Re: FindRoot with a parameter
- To: mathgroup at smc.vnet.net
- Subject: [mg88883] Re: [mg88858] FindRoot with a parameter
- From: Bob Hanlon <hanlonr at cox.net>
- Date: Tue, 20 May 2008 02:27:32 -0400 (EDT)
- Reply-to: hanlonr at cox.net
FindRoot requires a numeric value for a.

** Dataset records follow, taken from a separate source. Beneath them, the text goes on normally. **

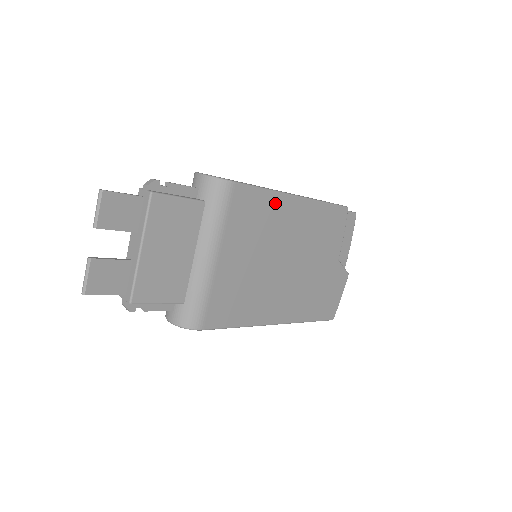
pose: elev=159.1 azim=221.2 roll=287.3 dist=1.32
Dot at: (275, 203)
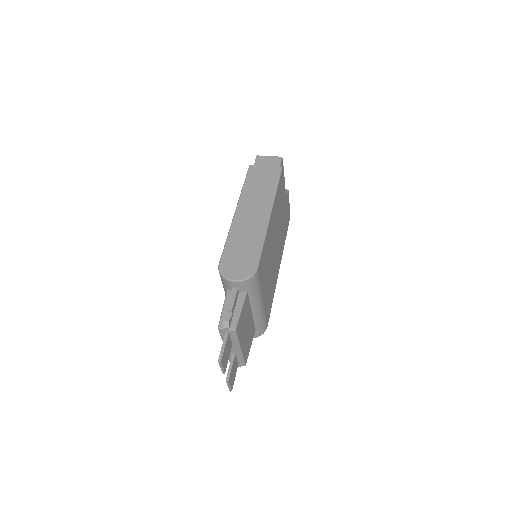
Dot at: (267, 238)
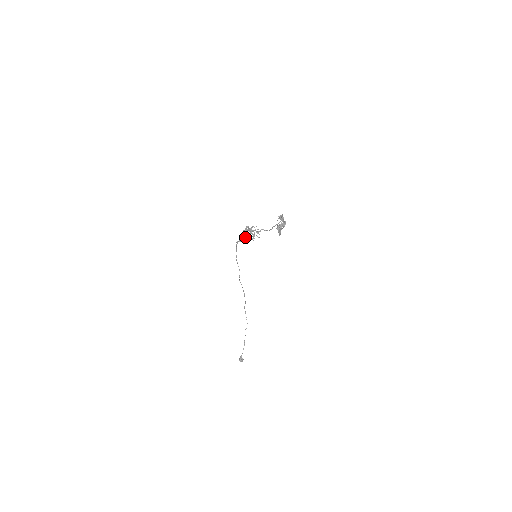
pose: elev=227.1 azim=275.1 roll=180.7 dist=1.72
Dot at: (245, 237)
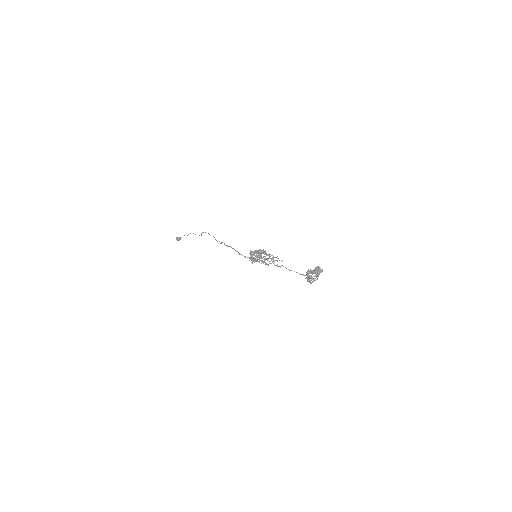
Dot at: (255, 260)
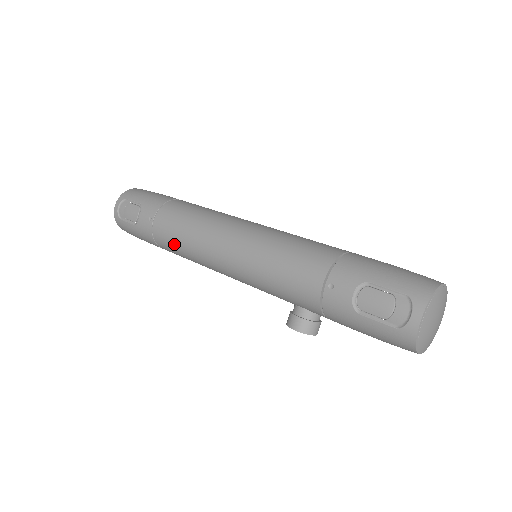
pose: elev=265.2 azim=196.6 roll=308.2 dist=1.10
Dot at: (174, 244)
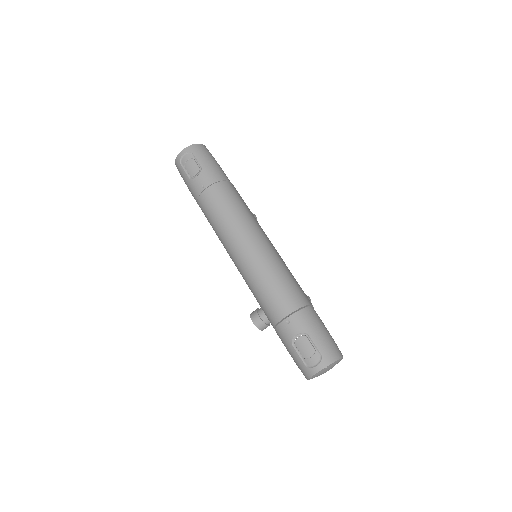
Dot at: (210, 216)
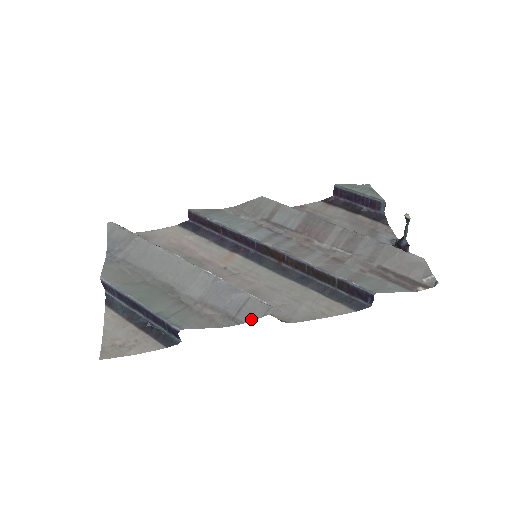
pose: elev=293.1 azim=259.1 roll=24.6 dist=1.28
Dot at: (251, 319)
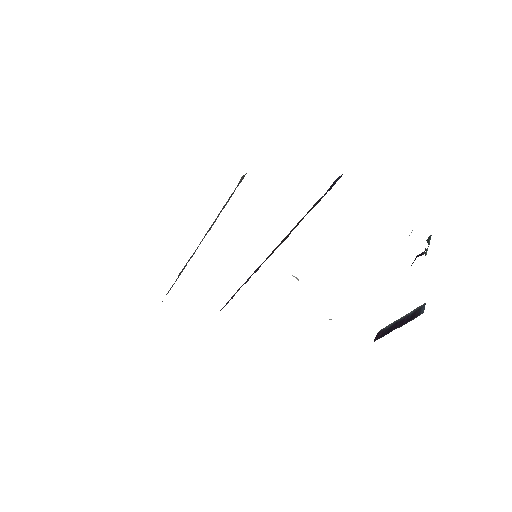
Dot at: occluded
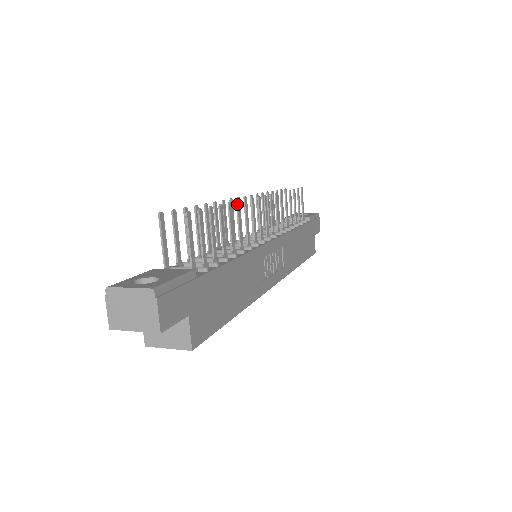
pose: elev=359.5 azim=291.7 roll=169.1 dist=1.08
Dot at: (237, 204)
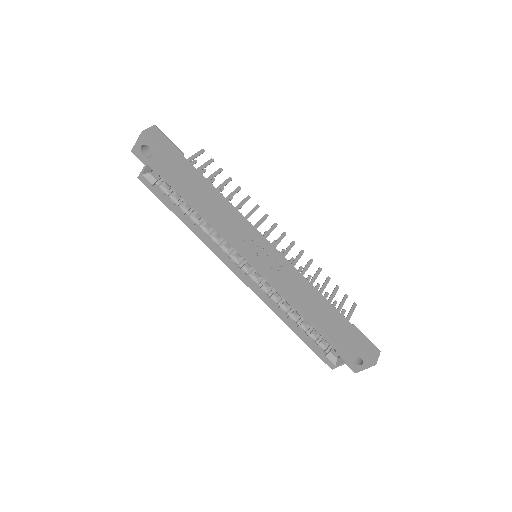
Dot at: (247, 196)
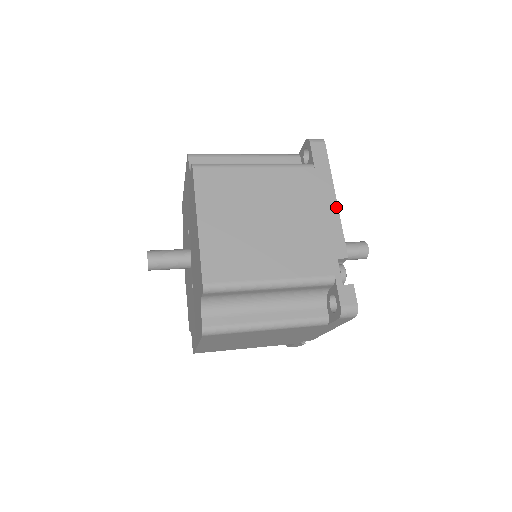
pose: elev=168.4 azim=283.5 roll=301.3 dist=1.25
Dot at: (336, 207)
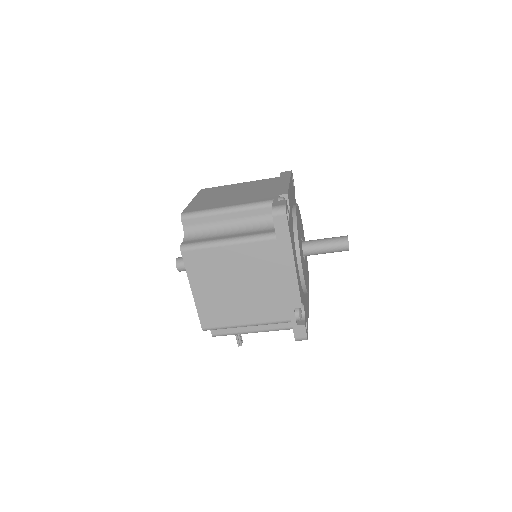
Dot at: (288, 183)
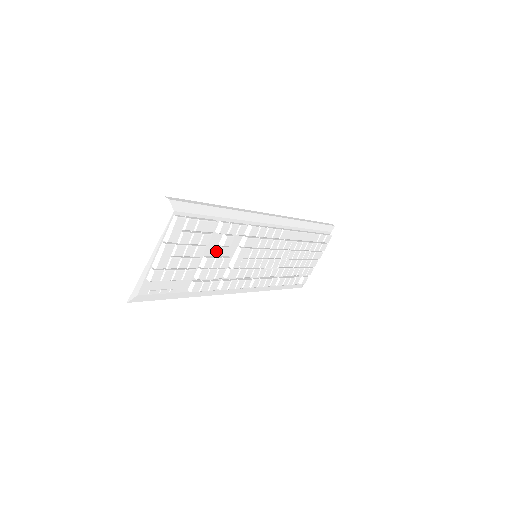
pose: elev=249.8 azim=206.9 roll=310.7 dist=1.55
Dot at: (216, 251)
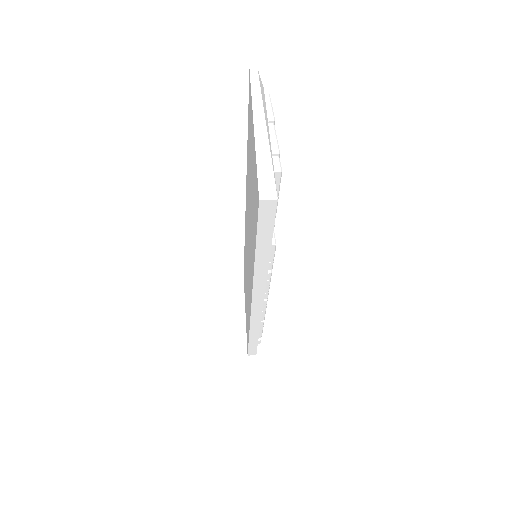
Dot at: occluded
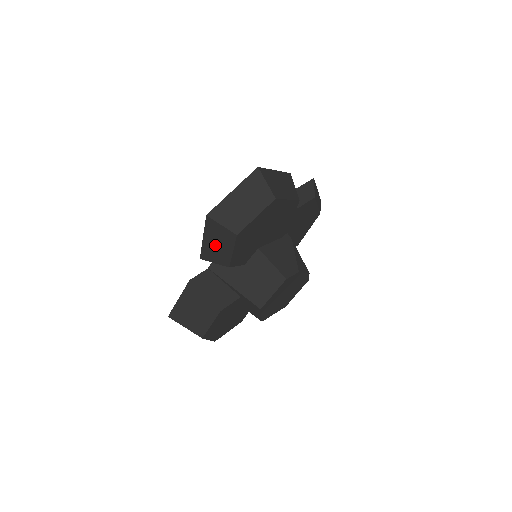
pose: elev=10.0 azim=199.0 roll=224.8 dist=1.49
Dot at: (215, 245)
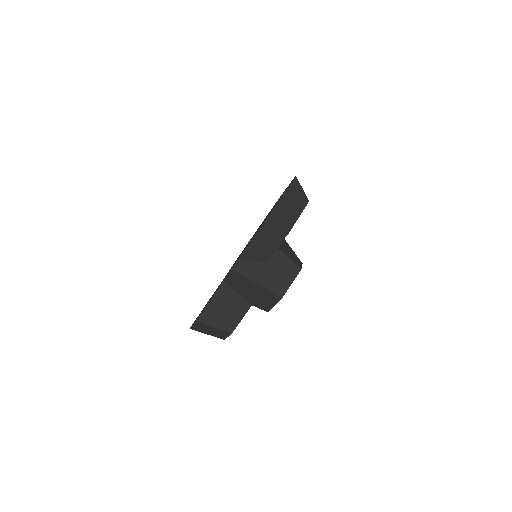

You must then use SetDelayed ( := ) instead of Set ( = ) and require only numeric inputs to the function call.
Clear[K];
K[a_?NumericQ] := Module[{x}, x /. FindRoot[a*x == 1/2, {x, 1}]];
Plot[K[a], {a, -1, 1}]
However, for a simple function you don't need numeric techniques and Solve can avoid these issues.
Clear[K];
K[a_] = Module[{x}, x /. Solve[a*x == 1/2, x][[1]]]
1/(2 a)
Plot[K[a], {a, -1, 1}]
Bob Hanlon
---- Aaron Fude <aaronfude at gmail.com> wrote:
> Hi,
>
> How does one accomplish something like this:
>
> K[a_] = FindRoot[a*x == 1/2, {x, 1}]
>
> My intention is to plot how the zero of a function depends on
> parameters.
>
> Thanks!
>
> Aaron
>